Reference
- Soufyane, A.; Abdelhakim, B.A.; Ahmed, M.B. (2021). An intelligent chatbot using NLP and TF-IDF algorithm for text understanding applied to the medical field. In M. Ezziyyani (Ed.), Emerging trends in ICT for sustainable development: The proceedings of NICE2020 international conference (pp. 3–10). Cham: Springer International Publishing. https://doi.org/10.1007/978-3-030-53440-0_1
Comment
The field of medicine is not exempt from technological advances and often leads them. The article "An intelligent chatbot using NLP and TF-IDF algorithm for text understanding applied to the medical field" by Soufyane, Abdelhakim, and Ahmed (2021) presents an example of implementing chatbots specialized in the medical field for diagnosing patient ailments. These chatbots, powered by Natural Language Processing (NLP) algorithms and the TF-IDF technique (used for weight calculation in Information Retrieval), aim to provide assistance in telemedicine and offer guidance on health-related issues.
The TF-IDF algorithm is presented as a fundamental component of this implementation. This algorithm operates in two phases: the first calculates the term frequency (TF), and the second calculates the inverse document frequency (IDF), enabling the approximation of the TF-IDF measure or weight. This approximation is used to identify the k elements with the highest TF-IDF values in the given data stream. This can be utilized to analyze user queries and determine the relevance of each word or term within those queries relative to a medical knowledge base. This enables the chatbot to better understand questions and provide more accurate responses or suggest appropriate diagnoses based on the relevance of keywords in user inquiries compared to stored medical data.
The selection of TF-IDF as the central technique is significant in the context of current developments. In contrast to large transformer-based language models—such as those analyzed in previous articles on GPT-4 Turbo or AuroraGPT—this approach revives a classical information retrieval methodology characterized by its transparency, low computational cost, and ease of interpretation. In sensitive domains such as medicine, where traceability of responses and understanding of decision criteria are required, such simpler architectures may offer advantages in terms of auditability and control. Among its components, the presented chatbot consists of the following topology:
- Backend Server System: This system is responsible for handling user requests and routing them to the corresponding components. It also manages system responses and returns them to users.

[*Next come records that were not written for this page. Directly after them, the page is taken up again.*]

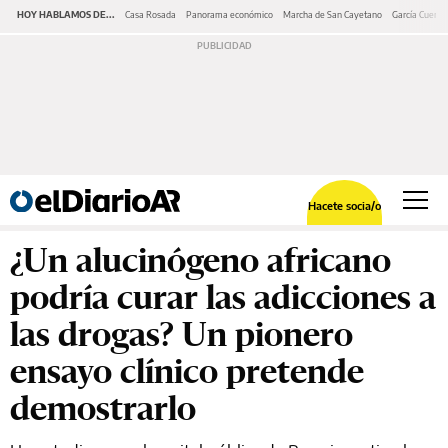
HOY HABLAMOS DE...
Casa Rosada
Panorama económico
Marcha de San Cayetano
García Cuerva
Hacete socia/o
¿Un alucinógeno africano
podría curar las adicciones a
las drogas? Un pionero
ensayo clínico pretende
demostrarlo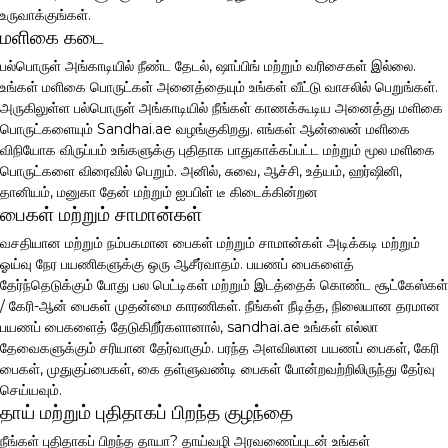
உருவாக்குங்கள்.
மளிகை கடை
பல்பொருள் அங்காடியில் நீண்ட தேடல், ஷாப்பிங் மற்றும் வரிசைகள் இல்லை.
உங்கள் மளிகை பொருட்கள் அனைத்தையும் உங்கள் வீட்டு வாசலில் பெறுங்கள்.
அருகிலுள்ள பல்பொருள் அங்காடியில் நீங்கள் காணக்கூடிய அனைத்து மளிகை
பொருட்களையும் Sandhai.ae வழங்குகிறது. எங்கள் ஆன்லைன் மளிகை
விநியோக விருப்பம் உங்களுக்கு புதிதாக பாதுகாக்கப்பட்ட மற்றும் மூல மளிகை
பொருட்களை விரைவில் பெறும். அனில், சுவை, ஆச்சி, உத்யம், ஹர்ஷினி,
தானியம், மனுகா தேன் மற்றும் ஐபபிள் டீ கிடைக்கின்றன
பைகள் மற்றும் சாமான்கள்
வசதியான மற்றும் நம்பகமான பைகள் மற்றும் சாமான்கள் அடிக்கடி மற்றும்
ஓய்வு நேர பயணிகளுக்கு ஒரு ஆசீர்வாதம். பயணப் பைகளைத்
தேர்ந்தெடுக்கும் போது பல பெட்டிகள் மற்றும் இடத்தைக் கொண்ட சூட்கேஸ்கள்
/ கேரி-ஆன் பைகள் முதன்மை காரணிகள். நீங்கள் நீடித்த, நிலையான தரமான
பயணப் பைகளைத் தேடுகிறீர்களானால், sandhai.ae உங்கள் எல்லா
தேவைகளுக்கும் சரியான தேர்வாகும். பரந்த அளவிலான பயணப் பைகள், கேரி
பைகள், முதுகுப்பைகள், கை தள்ளுவண்டி பைகள் போன்றவற்றிலிருந்து தேர்வு
செய்யவும்.
தாய் மற்றும் புதிதாகப் பிறந்த குழந்தை
நீங்கள் புதிதாகப் பிறந்த தாயா? தாய்வழி அரவணைப்புடன் உங்கள்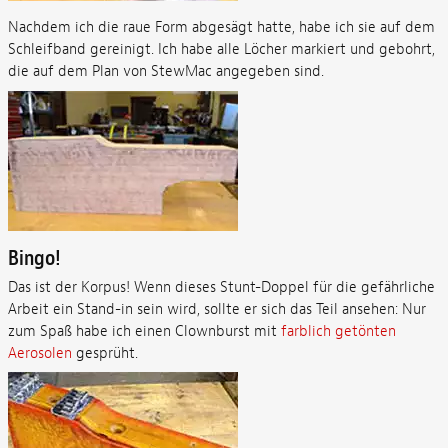
Nachdem ich die raue Form abgesägt hatte, habe ich sie auf dem
Schleifband gereinigt. Ich habe alle Löcher markiert und gebohrt,
die auf dem Plan von StewMac angegeben sind.
Bingo!
Das ist der Korpus! Wenn dieses Stunt-Doppel für die gefährliche
Arbeit ein Stand-in sein wird, sollte er sich das Teil ansehen: Nur
zum Spaß habe ich einen Clownburst mit
farblich getönten
Aerosolen
gesprüht.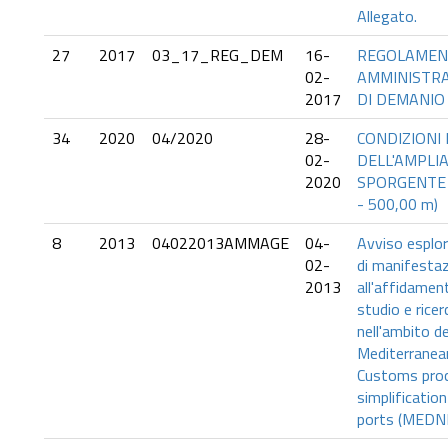
Allegato.
27
2017
03_17_REG_DEM
16-
REGOLAMEN
02-
AMMINISTRA
2017
DI DEMANIO
34
2020
04/2020
28-
CONDIZIONI 
02-
DELL'AMPLI
2020
SPORGENTE (
- 500,00 m)
8
2013
04022013AMMAGE
04-
Avviso esplora
02-
di manifestaz
2013
all'affidament
studio e ricer
nell'ambito d
Mediterranea
Customs pro
simplification
ports (MEDNET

- Natural Language Generation Unit: This unit is responsible for generating appropriate responses to user queries by utilizing the knowledge base stored in the form of natural language data. In other words, it converts structured data into user-comprehensible content.
- Medical Question and Answer System (FAQs): This component stores frequently asked questions and their associated answers. It can be trained in two ways:
- Manual Training: Domain experts map frequently asked questions to their corresponding answers so that the chatbot can recognize them and provide rapid responses.
- Automated Training: The chatbot analyzes question-and-answer documents and automatically generates frequently asked questions based on the available material.
- Machine Learning Context: This is where user input is processed and understood using natural language processing (NLP) algorithms. This component consists of:
- Intent Classifier:Interprets the meaning of the user input and maps it to intentions stored in the chatbot’s database.
- Entity Extractor:Extracts critical information from the user’s query, such as symptoms or specific medical terms.
- Dialogue Management Unit:This component manages the flow of the conversation. If the user changes topic or context during the interaction, this module interprets the new request and adjusts the response accordingly. It also includes:
- Feedback Mechanism:Requests user feedback to evaluate satisfaction with the chatbot’s responses.
- Policy Learning:Enables the bot to learn from past interactions to improve future conversations and adapt them to user needs.
The described architecture presents a modular separation that contrasts with the opacity characteristic of contemporary generative models. Each component has a clearly defined function and a bounded scope of responsibility, facilitating both system maintenance and validation. The combined use of an intent classifier and an entity extractor enables the chatbot to identify not only what question the user is asking, but also what relevant information their query contains—such as specific symptoms or medical terms—which can then be used to retrieve answers from the knowledge base.
The article demonstrates how it is possible to build simpler chatbots based on established technologies from the Information Retrieval domain to create conversational AI systems that, when properly trained, can address concrete needs in the fields of medicine and diagnosis, thereby highlighting the importance of high-quality datasets and effective training methods.
The explicit reference to dataset quality and the effectiveness of training methods underscores a cross-cutting lesson in all articles of this series: the performance of AI systems depends as much on the chosen architecture as on the quality and representativeness of the data used for training. In this regard, the TF-IDF-based medical chatbot and large generative models share the same fundamental challenge: ensuring that the incorporated knowledge sources are accurate, up-to-date, and free from biases that could compromise the quality of responses.